Whitney sits in a neighborhood that is zoned for single-family residential use, which does not automatically allow landfills like the one being proposed by Memphis Wrecking Co. However, the company is requesting a waiver from the Shelby County Land Use Control Board, which will hold a public hearing on its application on June 9.
“When people hear about this, they think we’re wanting to place garbage right on top of the school, and that just simply isn’t the case,” said Steve Williamson, company president.
The proposed development is considered a Class III landfill, which is used for demolition waste such as unrecyclable concrete and other building materials like steel, lumber and bricks. It would not hold hazardous materials or household waste. According to the company’s website, it would be an odorless landfill with “superior appearance” and would serve as an economic asset to the community.
But Achievement Schools Executive Director Timothy Ware is appalled that there’s even discussion about whether a landfill should become a school’s neighbor.
“I can think of few messages more counter to our city’s goals of delivering high-quality public education to our children than placing a dump next to an elementary school,” Ware said.

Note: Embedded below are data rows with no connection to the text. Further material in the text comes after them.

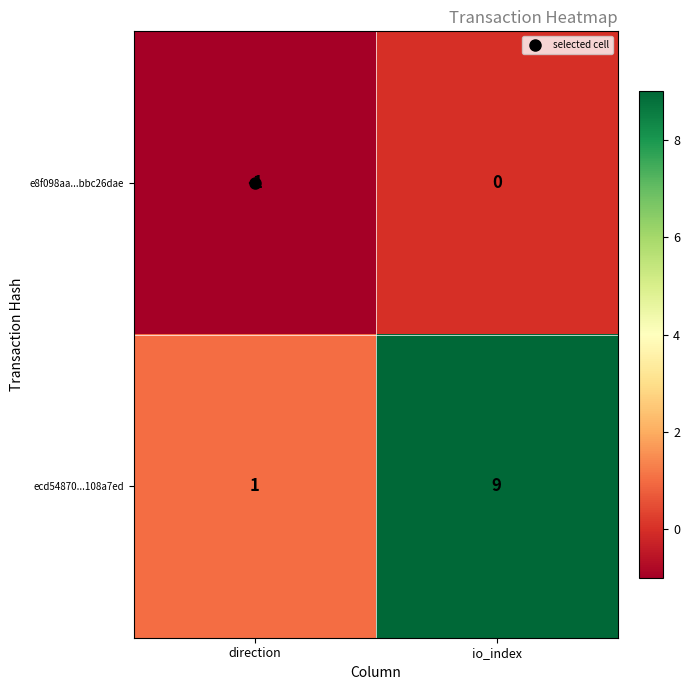

What is the sum of the ecd54870...108a7ed values at direction and io_index?

10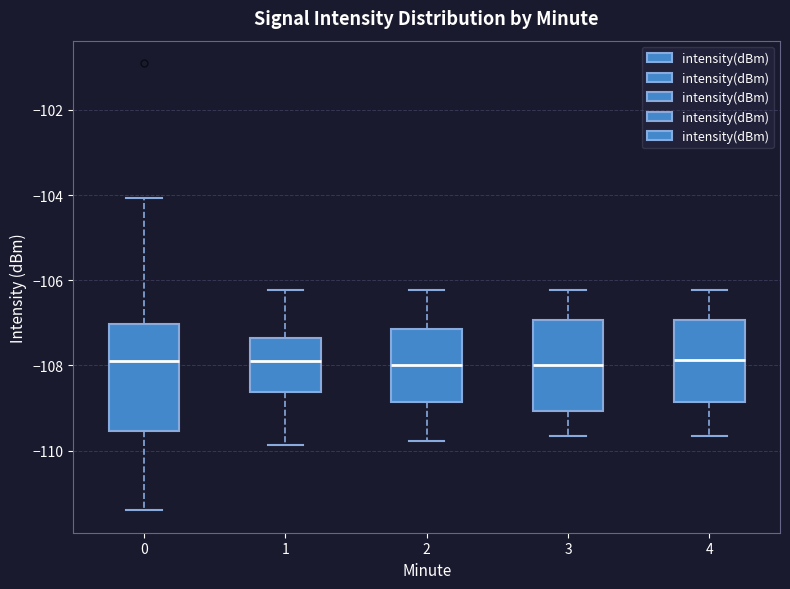

Reading left to right, transcribe this box plot: for each box, give where its median line is, the range the box spans, and where its two whiskers end, as read against the y-axis. The values are not printed on the chart, so give them approximately, as read against the axis.

0: median -108.0, box -109.6 to -107.0, whiskers -111.4 to -104.0
1: median -108.0, box -108.6 to -107.4, whiskers -109.8 to -106.2
2: median -108.0, box -108.8 to -107.2, whiskers -109.8 to -106.2
3: median -108.0, box -109.0 to -107.0, whiskers -109.6 to -106.2
4: median -107.8, box -108.8 to -107.0, whiskers -109.6 to -106.2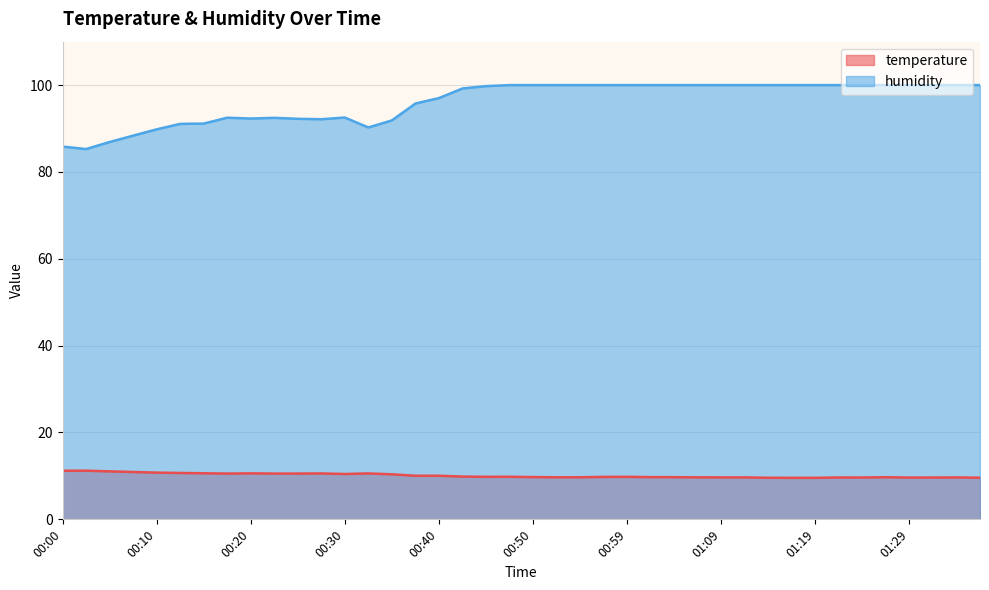

Read the temperature value at 00:03.

11.2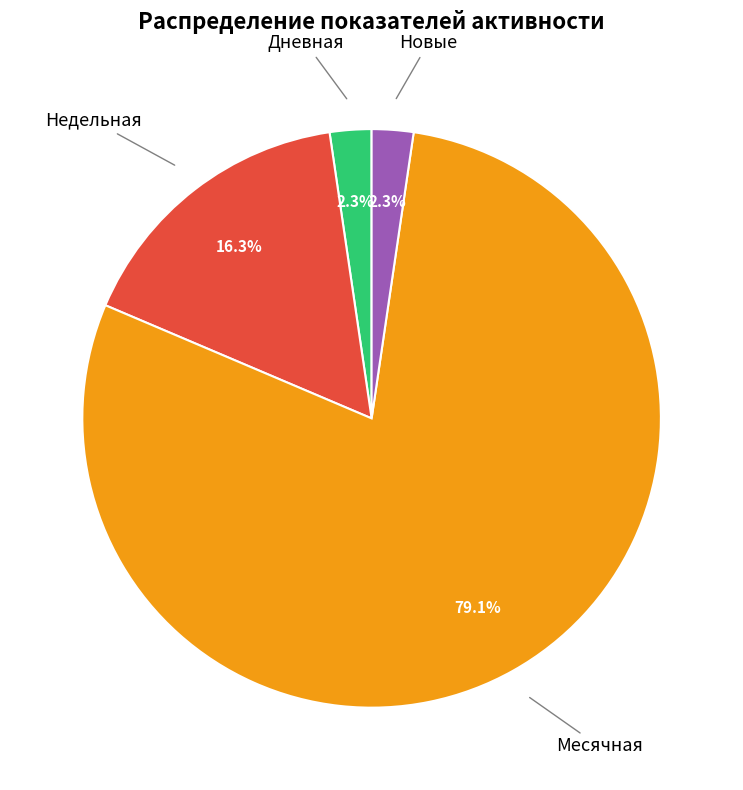

Does any single category account for the majority?

Yes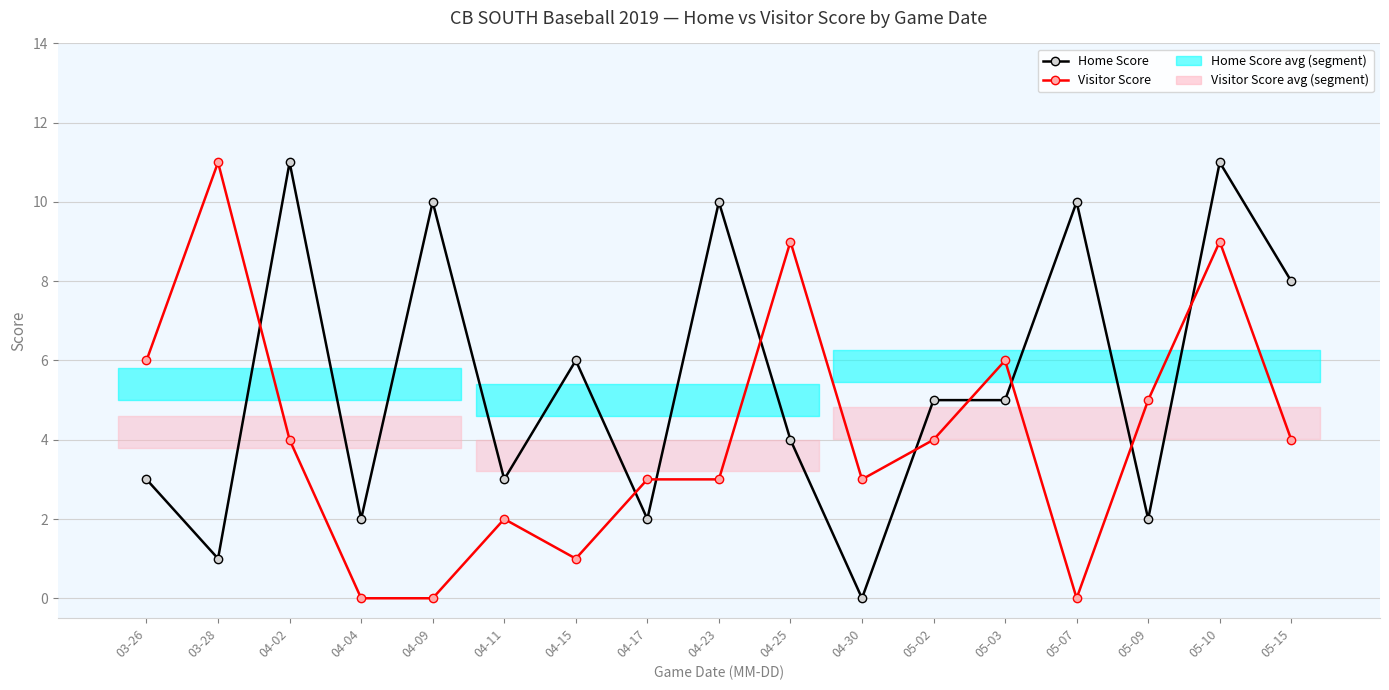

True or false: Visitor Score and Home Score cross at least once.

True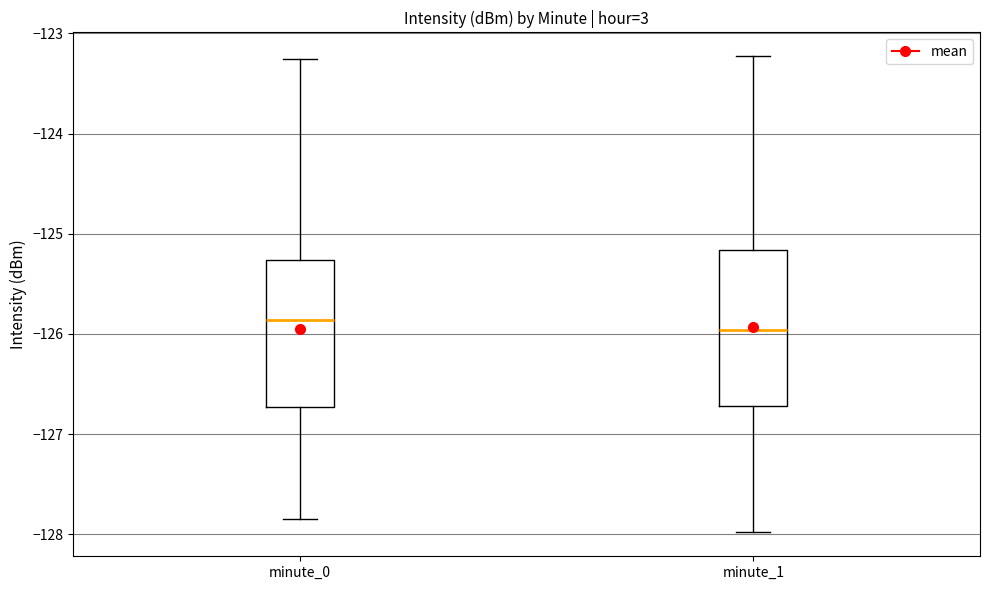

Reading left to right, transcribe this box plot: for each box, give where its median line is, the range the box spans, and where its two whiskers end, as read against the y-axis. The values are not printed on the chart, so give them approximately, as read against the axis.

minute_0: median -125.9, box -126.7 to -125.3, whiskers -127.8 to -123.3
minute_1: median -126.0, box -126.7 to -125.2, whiskers -128.0 to -123.2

If approved this year, the development would be the second landfill located near the elementary school. Memphis Wrecking Co. already operates a 24-acre landfill adjacent to the proposed expansion but located further from the school and not visible from the campus. That landfill also holds mostly construction and demolition debris, especially unrecyclable concrete.
After pulling its application last summer, the company used the hiatus to incorporate changes in its proposal. Williamson says the new plan is designed to be more appealing to the surrounding community.

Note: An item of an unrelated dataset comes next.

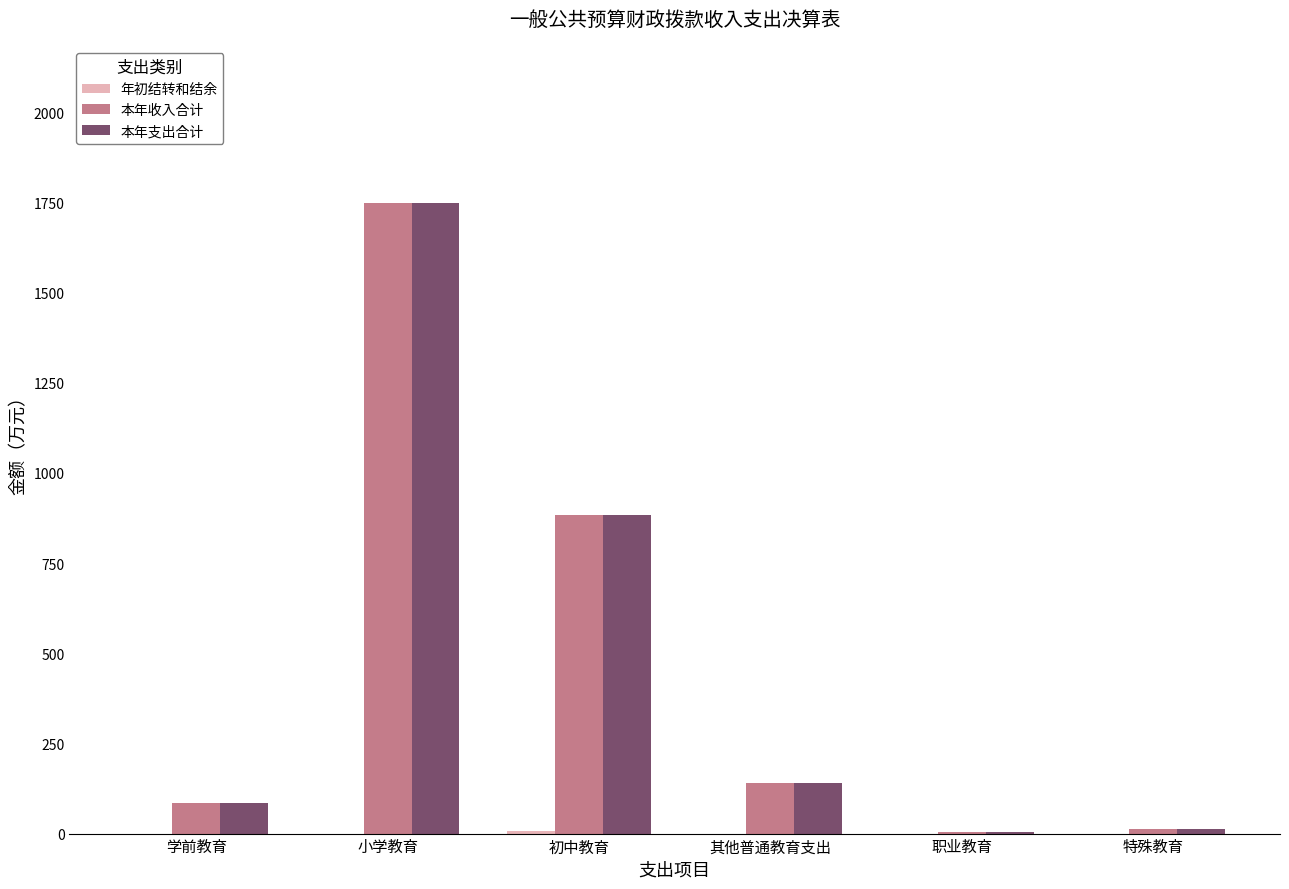

At which category is the sum across all series the highest?

小学教育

As proposed, the landfill would be located 662 feet from the school building and would include a 200-foot buffer zone of thick forest between the landfill’s eastern border and the school. Changes to the application include recently planted deciduous and evergreen trees designed to grow and visually eclipse a rising pile of waste material. The company has lowered the landfill’s eventual elevation by 40 feet, as well as reduced the slope. Once the landfill is filled to capacity, covered with two and half feet of dirt and seeded, the company also would donate an existing house on the property to the Frayser community for whatever purpose is deemed appropriate.

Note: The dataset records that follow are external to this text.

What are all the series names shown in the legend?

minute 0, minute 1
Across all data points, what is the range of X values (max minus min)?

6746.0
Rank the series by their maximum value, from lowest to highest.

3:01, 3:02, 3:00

Under the revamped plans, children walking to school would not be able to see the landfill, according to company planner Brenda Solomito. “It’s important to us to make sure that the visual corridors and focal points for Whitney were designed so that you could not see in on the school side,” she said.
Visuals are only one of many concerns for the landfill’s opponents, however. Ware worries about possible air and soil contamination resulting from the dumping of unrecyclable concrete, while Solomito adamantly denies that will happen. A clay liner would be installed to separate the waste from the soil. The water table lies more than three football fields below the landfill. The proposed site is also flanked by by ground water monitoring wells.
“Concrete breaks down into sand and rocks, basically. That’s not a threat, especially when it’s contained by a clay liner,” Solomito said.
Company leaders say they have planned measures to address every possible community concern, but Ware cites one exception — the psychological impact of having a waste site next to a space where children learn.
“It contaminates the collective psyche of our community,” Ware said. “It says, ‘This is where our trash belongs.’”
Whitney Achievement Elementary School is located in a former blue-collar neighborhood that is now one of Memphis’ most economically depressed areas. Almost every student at Whitney is considered economically disadvantaged, and more than 96 percent are black, according to the Tennessee Report Card.
Officials with Memphis Wrecking argue that the landfill expansion will create jobs, increase tax revenue and lower city disposal costs, saving taxpayers money. Williamson notes that, before his company purchased the site, it featured an outdoor adult movie theatre and a liquor store.
“If anything, this is an improvement over outdoor pornography,” he said.
Memphis Wrecking and Solomito Land Planning are scheduled to host a neighborhood meeting on the proposal at 6 p.m. on Thursday at Impact Baptist Church & Ministries in Frayser.